Stored items:
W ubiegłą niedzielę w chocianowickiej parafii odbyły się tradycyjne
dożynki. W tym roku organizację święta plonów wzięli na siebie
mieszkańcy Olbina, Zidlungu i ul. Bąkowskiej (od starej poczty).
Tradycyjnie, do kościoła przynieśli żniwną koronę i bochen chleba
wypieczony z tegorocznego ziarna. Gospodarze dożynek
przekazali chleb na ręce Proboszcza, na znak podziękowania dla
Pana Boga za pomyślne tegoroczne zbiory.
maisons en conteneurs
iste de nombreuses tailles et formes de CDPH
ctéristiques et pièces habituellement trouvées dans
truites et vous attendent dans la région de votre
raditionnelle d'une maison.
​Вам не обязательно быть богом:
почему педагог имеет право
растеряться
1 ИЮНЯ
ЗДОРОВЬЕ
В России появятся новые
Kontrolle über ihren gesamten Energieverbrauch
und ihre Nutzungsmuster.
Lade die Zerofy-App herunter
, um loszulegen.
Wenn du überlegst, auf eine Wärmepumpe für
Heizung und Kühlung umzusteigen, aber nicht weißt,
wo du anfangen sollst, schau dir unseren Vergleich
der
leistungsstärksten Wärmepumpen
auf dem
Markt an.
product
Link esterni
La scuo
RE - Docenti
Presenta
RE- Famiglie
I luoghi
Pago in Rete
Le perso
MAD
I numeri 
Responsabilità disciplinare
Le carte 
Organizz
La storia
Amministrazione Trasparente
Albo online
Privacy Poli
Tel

==

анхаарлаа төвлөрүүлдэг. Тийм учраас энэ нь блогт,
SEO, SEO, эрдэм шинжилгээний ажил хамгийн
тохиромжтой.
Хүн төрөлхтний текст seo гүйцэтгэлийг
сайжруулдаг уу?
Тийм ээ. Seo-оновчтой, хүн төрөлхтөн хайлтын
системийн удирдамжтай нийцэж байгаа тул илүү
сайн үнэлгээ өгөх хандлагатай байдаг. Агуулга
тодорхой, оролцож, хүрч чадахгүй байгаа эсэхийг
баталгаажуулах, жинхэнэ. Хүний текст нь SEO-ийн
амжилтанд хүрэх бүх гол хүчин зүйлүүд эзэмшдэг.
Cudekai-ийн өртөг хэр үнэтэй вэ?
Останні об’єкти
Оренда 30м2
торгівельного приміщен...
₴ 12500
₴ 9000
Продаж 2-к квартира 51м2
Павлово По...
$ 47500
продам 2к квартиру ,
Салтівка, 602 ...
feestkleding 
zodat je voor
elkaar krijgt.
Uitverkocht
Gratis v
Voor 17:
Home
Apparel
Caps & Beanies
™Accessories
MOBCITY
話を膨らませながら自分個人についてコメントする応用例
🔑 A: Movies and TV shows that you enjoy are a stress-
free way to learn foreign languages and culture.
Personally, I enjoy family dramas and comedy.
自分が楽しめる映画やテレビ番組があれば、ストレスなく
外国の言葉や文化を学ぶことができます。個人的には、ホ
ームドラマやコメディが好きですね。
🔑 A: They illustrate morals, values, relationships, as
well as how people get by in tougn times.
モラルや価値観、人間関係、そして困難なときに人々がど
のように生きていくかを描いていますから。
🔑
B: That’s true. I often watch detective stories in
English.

...

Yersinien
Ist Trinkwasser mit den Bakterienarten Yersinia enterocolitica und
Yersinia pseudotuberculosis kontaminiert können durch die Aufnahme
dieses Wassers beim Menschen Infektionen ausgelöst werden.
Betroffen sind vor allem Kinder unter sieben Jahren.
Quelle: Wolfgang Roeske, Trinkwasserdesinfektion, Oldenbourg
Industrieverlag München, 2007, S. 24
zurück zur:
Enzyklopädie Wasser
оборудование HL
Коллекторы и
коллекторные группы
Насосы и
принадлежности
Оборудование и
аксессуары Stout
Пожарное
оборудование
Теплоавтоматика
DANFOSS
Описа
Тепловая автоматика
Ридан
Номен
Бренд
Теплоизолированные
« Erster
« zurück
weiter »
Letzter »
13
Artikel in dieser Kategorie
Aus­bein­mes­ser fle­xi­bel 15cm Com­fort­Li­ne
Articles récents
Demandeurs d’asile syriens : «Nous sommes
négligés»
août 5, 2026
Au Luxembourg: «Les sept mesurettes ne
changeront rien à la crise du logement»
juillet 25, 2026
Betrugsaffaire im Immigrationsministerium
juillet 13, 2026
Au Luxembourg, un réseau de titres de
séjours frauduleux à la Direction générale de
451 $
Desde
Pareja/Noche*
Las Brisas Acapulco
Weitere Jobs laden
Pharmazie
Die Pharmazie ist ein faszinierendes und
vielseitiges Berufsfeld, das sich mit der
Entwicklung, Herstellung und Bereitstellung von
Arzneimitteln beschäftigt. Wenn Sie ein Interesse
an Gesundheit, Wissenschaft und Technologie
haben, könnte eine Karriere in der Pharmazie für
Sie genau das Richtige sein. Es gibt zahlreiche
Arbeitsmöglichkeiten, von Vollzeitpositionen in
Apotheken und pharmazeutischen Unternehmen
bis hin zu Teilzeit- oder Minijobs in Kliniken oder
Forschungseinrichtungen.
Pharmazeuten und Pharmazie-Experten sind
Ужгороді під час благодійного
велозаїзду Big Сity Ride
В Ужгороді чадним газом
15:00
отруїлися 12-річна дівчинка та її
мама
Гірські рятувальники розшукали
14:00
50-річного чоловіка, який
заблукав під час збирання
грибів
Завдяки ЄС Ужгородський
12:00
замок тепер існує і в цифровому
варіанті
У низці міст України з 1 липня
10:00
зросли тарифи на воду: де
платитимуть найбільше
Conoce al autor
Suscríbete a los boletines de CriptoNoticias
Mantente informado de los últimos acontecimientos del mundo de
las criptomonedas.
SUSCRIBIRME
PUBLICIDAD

Work to complete:
Starting with the line that holds "zodat je voor" and ending with the line that holds "ームドラマやコメディが好きですね。", retype every line in the data above exactly, and nothing else.

Response to this task:
zodat je voor
elkaar krijgt.
Uitverkocht
Gratis v
Voor 17:
Home
Apparel
Caps & Beanies
™Accessories
MOBCITY
話を膨らませながら自分個人についてコメントする応用例
🔑 A: Movies and TV shows that you enjoy are a stress-
free way to learn foreign languages and culture.
Personally, I enjoy family dramas and comedy.
自分が楽しめる映画やテレビ番組があれば、ストレスなく
外国の言葉や文化を学ぶことができます。個人的には、ホ
ームドラマやコメディが好きですね。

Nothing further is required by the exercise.